2018 yılı başında Çevsanat’ın genç yetenekler burs seçmelerine videolarım ile başvurdum. 10 yaşındaydım. Sanat kurulunun yaptığı değerlendirme sonucunda, İstanbul’da burs seçmelerine katılma hakkı kazandım. 27 Haziran’da sabah Dokuz Eylül Üniversitesi Devlet Konservatuvarı piyano bölümüne seçilmemin ardından İstanbul’da saat 14.00’teki Çevsanat solfej-teori sınavına ucu ucuna yetiştim. Daha sonra değerli jüri üyesi sanatçılarımız karşısında performansımı sergiledim. Bunun sonucunda Çevsanat enstrüman bursu fonundan bana piyano verildi. Çevsanat ailesine ve özellikle Berrin Yoleri’ye destekleri için tekrar teşekkür ederim. O gün benim için hayatımın en heyecanlı günüydü.
15. Yurt dışında eğitimine devam etmek istiyor musun? Neden?
Kurumsal bir destek alarak yurt dışında yüksek lisans yapmak isterim. Özellikle Rus veya Alman ekolünden üstatlarla çalışmayı çok isterim. Kendimi müzik alanında geliştirmek için her türlü imkânı değerlendirmek istiyorum.

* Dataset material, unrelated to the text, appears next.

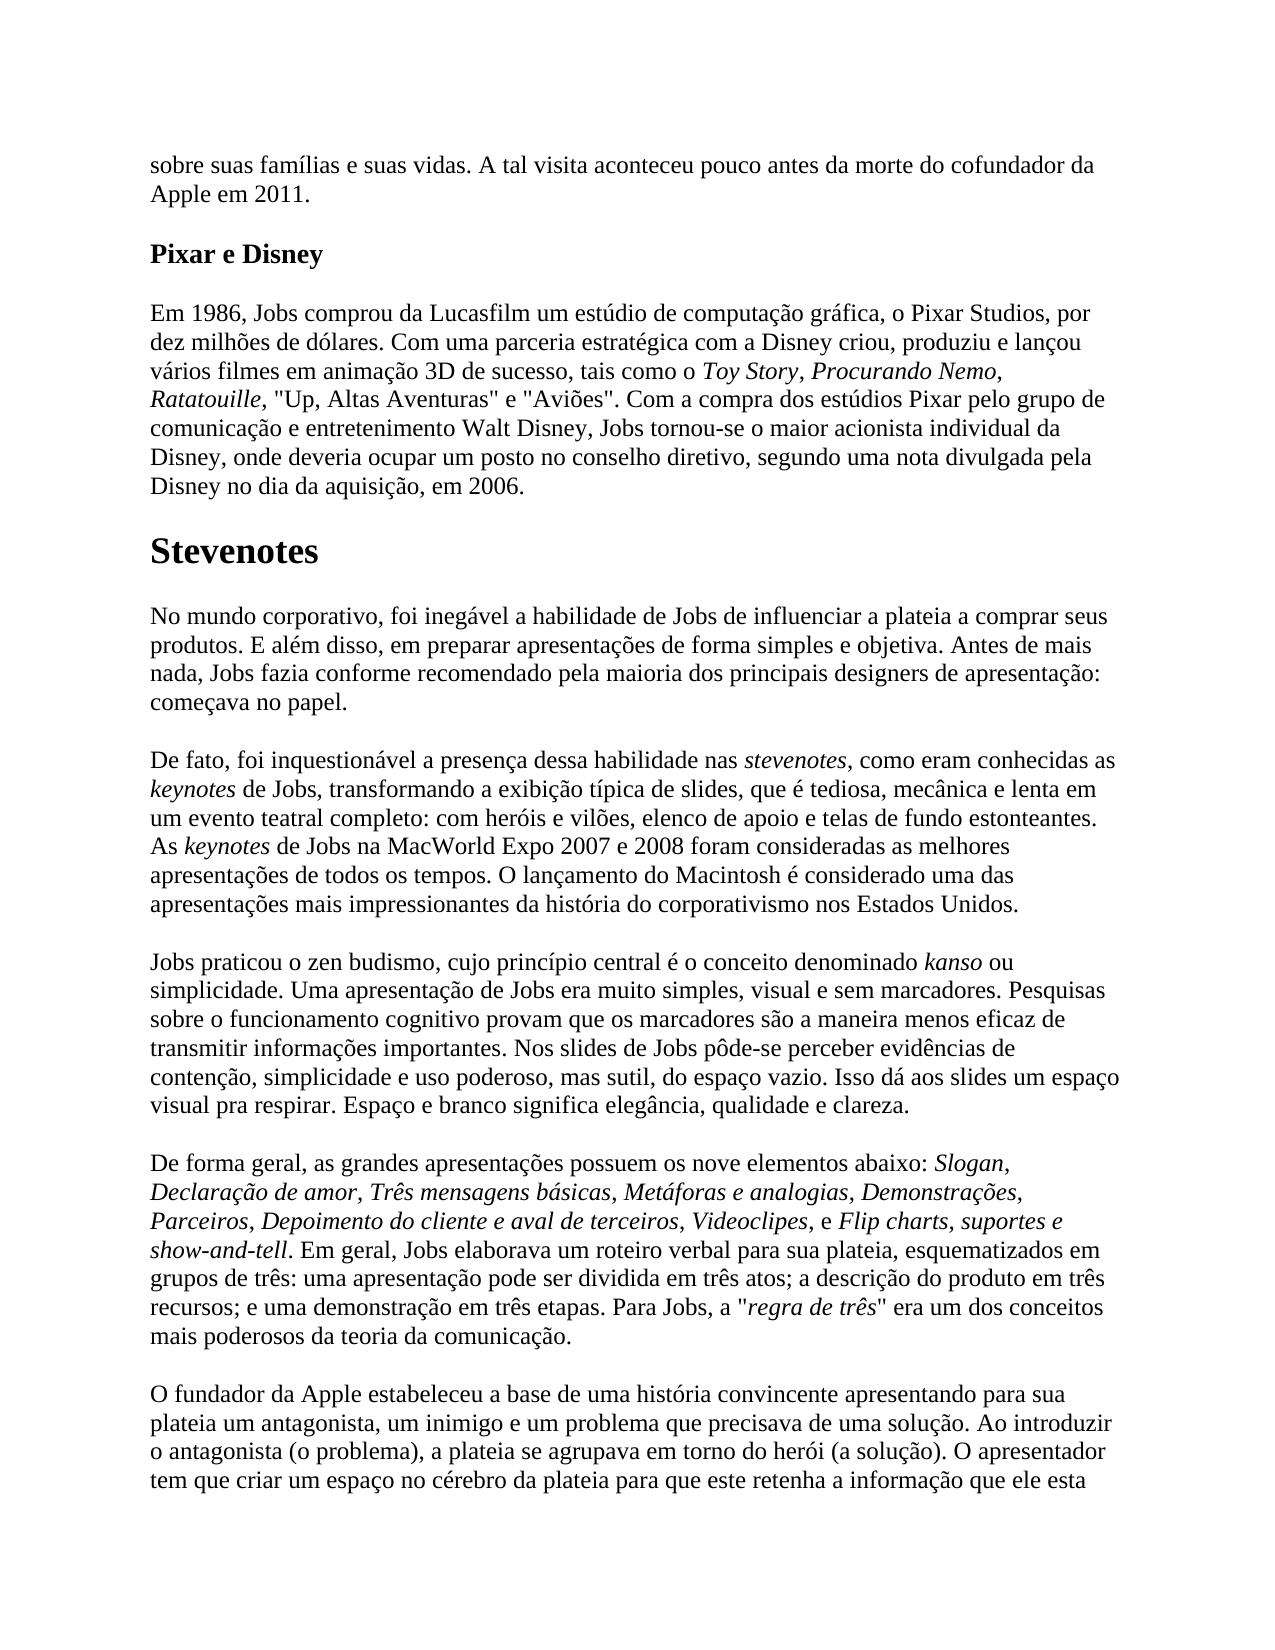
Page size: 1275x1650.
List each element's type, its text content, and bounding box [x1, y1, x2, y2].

16. Bir zaman makinen olsaydı geçmişten hangi müzisyenle tanışmak isterdin ve neden?
Mozart’ı tanımak ve onu muhteşem bestelerini yaparken izlemek isterdim. Ona ilham veren o büyüleyici atmosferi merak ediyorum. Özellikle Requiem bestelenirken yanında olmak isterdim.
17. İleride kendini nasıl bir sahnede, nasıl bir müzisyen olarak hayal ediyorsun?
Kendimi büyük ve kalabalık bir salonda muhteşem konserler veren bir orkestranın başarılı bir piyanisti olarak hayal ediyorum.